Freud ve Jung bilinçsiz zihinle ilgileniyorlardı. 1906'da birlikte meslektaşlar olarak çalıştılar ve özellikle rüya çalışmaları ile ilgili kapsamlı araştırmalar yapmaya başladılar. Freud, Jung'un selefi olma potansiyeline sahip olduğuna inanıyordu.
Jung ve Freud arasındaki büyük benzerlikler:
Freud ve Jung başlangıçta teorilerini birlikte geliştirdiler. Ancak ikisinin psikanalizi iki düşünce okuluna ayıran bazı büyük anlaşmazlıkları vardı. Freud, insan davranışlarına ve bastırılmış duygulara çok dikkat etti. Tersine, Jung insan ruhunun daha çok yönlü olduğuna inanıyordu.
Jung ve Freud, özellikle kendi hayalleri üzerinde çalışarak araştırmalarının büyük bir kısmını geliştirdiler. Her iki araştırmacı da rüyaların bilinçdışı zihni keşfetmek açısından önemli bir araç olduğuna inanıyordu. Freud, rüyaların bir insanın en içteki arzularının bir tezahürü olduğunu savundu.
Aksine, bilinçsiz bir uyku sırasında, bu arzular hayallerle ortaya çıkar ve genellikle bir tür cinsel arzuyla bağlantılıdır. Böylece, bir kişinin düşüncelerini ve duygularını daha iyi anlamasını sağlar..
Freud, dinin araştırma ve psikolojinin ampirik doğasından ayrılması gerektiğine inanıyordu. Dini dünyanın sert gerçeklerinden bir kaçış olarak görüyordu. Ayrıca, Freud, çeşitli kültürel inançlardaki varlığına bakılmaksızın paranormallik fikrini reddetti..
Tersine, Jung dine karşı daha olumlu bir tavır aldı. Teorileri dini bireysel gelişimin önemli bir parçası olarak kabul etti. İletişimi teşvik eder ve insanların şikayetlerini işleme koymalarını sağlar. Jung arketip teorilerini çeşitli dini sembollere bağladı. Arketipler, Jung'a göre tüm insanlar tarafından tutulan dünyanın içsel evrensel anlayışlarıdır..
Freud hastalarını sık sık gördüğüne inanıyordu. Hastalarını yaklaşık 45 dakika boyunca haftada altı kez görüyordu. Jung bunu aşırı buldu ve haftada yaklaşık iki seans, yaklaşık bir saat sürdü..
Jung'un pratik yöntemleri modern psikologların uygulamaları üzerinde daha büyük bir etkiye sahipti. Toplumda işlevsel olan bir bireyi tedavi etmek açısından daha uygulanabilirler
Dahası, Freud araştırmasının büyük bir kısmını bir kanepenin kullanımı etrafında topladı. Hastalarını analiz etmek için bir araç olarak kullandı. Freud, hastalarının rahatça, uzanarak ve psikologdan uzakta olmaları durumunda düşüncelerini ve duygularını paylaşma olasılıklarının daha yüksek olduğuna inanıyordu.
Diğer yandan Jung, yüz yüze etkileşimde değer buldu. Hastaların kanepede yatmasını gerekli bulamadı.

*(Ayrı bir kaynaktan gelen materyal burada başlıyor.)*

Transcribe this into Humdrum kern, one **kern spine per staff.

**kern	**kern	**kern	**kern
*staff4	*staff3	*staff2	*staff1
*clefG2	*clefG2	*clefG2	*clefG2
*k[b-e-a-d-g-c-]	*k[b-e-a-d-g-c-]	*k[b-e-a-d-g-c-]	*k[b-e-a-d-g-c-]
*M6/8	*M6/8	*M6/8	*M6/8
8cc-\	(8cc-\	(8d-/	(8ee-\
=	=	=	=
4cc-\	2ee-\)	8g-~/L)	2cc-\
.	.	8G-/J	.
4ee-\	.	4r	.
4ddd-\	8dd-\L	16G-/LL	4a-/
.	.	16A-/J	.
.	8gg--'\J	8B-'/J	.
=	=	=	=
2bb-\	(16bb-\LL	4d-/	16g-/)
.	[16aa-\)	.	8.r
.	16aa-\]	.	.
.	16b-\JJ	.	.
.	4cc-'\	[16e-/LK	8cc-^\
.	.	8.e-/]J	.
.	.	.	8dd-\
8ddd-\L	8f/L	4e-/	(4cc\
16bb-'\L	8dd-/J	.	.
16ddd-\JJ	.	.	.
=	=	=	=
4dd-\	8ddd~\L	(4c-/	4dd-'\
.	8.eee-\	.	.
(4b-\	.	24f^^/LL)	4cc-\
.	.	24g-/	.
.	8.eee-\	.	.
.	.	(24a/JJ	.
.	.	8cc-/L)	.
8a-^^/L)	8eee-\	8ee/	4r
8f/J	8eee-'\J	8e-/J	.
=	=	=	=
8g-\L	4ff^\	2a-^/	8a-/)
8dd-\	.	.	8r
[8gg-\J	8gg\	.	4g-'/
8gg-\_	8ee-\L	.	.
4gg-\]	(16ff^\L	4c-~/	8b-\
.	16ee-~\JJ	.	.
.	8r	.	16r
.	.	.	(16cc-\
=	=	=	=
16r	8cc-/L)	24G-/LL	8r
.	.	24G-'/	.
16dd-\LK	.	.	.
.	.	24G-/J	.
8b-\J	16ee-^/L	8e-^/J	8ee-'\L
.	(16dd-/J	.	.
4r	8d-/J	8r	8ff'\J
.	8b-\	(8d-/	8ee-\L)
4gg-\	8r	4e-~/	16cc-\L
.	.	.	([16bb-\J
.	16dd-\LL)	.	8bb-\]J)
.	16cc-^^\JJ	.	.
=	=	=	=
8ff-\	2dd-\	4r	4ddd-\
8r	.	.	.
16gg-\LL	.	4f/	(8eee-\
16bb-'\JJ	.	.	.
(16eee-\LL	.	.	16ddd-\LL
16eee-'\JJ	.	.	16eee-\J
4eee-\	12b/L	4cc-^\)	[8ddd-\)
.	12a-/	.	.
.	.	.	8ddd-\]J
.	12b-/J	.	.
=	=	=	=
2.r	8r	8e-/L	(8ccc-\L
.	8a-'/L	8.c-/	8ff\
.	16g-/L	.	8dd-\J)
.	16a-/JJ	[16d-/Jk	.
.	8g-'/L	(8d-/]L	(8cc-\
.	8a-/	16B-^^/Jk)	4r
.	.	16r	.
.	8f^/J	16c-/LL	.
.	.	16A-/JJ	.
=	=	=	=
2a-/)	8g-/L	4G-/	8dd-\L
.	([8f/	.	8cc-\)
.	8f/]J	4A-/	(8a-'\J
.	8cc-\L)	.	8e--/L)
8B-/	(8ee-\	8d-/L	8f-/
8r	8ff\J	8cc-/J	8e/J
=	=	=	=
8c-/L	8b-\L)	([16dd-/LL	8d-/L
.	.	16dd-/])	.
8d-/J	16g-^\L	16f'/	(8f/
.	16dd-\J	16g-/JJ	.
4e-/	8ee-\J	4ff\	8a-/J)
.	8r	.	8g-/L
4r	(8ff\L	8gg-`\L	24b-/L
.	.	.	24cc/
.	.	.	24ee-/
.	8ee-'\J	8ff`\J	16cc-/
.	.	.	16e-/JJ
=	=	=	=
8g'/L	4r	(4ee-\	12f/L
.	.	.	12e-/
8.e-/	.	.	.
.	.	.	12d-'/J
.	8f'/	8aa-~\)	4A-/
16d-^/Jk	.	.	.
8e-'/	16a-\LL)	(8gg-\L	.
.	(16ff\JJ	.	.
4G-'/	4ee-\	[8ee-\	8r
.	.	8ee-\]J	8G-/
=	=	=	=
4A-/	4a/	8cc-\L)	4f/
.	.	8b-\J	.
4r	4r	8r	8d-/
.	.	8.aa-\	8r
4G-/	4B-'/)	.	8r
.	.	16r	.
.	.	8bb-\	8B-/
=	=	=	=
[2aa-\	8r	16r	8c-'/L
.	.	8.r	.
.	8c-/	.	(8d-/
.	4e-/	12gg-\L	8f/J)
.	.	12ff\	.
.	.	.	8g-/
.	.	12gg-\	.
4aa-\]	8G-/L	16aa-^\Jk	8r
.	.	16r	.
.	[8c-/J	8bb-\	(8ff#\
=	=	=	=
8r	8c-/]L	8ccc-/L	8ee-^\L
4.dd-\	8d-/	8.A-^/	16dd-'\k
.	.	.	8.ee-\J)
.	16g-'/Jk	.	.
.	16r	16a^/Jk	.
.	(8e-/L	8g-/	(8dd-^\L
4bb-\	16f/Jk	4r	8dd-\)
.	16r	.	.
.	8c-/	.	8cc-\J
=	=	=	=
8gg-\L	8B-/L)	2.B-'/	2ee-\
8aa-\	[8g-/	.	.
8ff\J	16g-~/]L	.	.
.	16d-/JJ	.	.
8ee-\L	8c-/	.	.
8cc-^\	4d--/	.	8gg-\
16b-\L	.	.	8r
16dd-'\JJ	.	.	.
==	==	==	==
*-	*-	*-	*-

İki psikolog aktarımı hastaları tedavi etmek için bir araç olarak kullandılar. Ancak, farklı şekillerde kullandılar. Aktarım, bir durumu analiz etmenin bir aracı olarak duyguları, arzuları ve düşünceleri başka bir kişiye yansıtma sürecidir. Freud, bu tekniğin sadece hiyerarşik bir ilişkide başarılı olabileceğine inanıyordu. Hastalarını rol modelleri ve fantezilere ilişkin aktarımı kullanmaya teşvik etti.
Jung, Freud'un geleneksel olmayan fikirlerle aktarım düşüncesine meydan okudu. Aktarımı, iki kişinin fikirlerini işbirlikçi bir şekilde aktararak birbirlerini anlama fırsatı olarak gördü.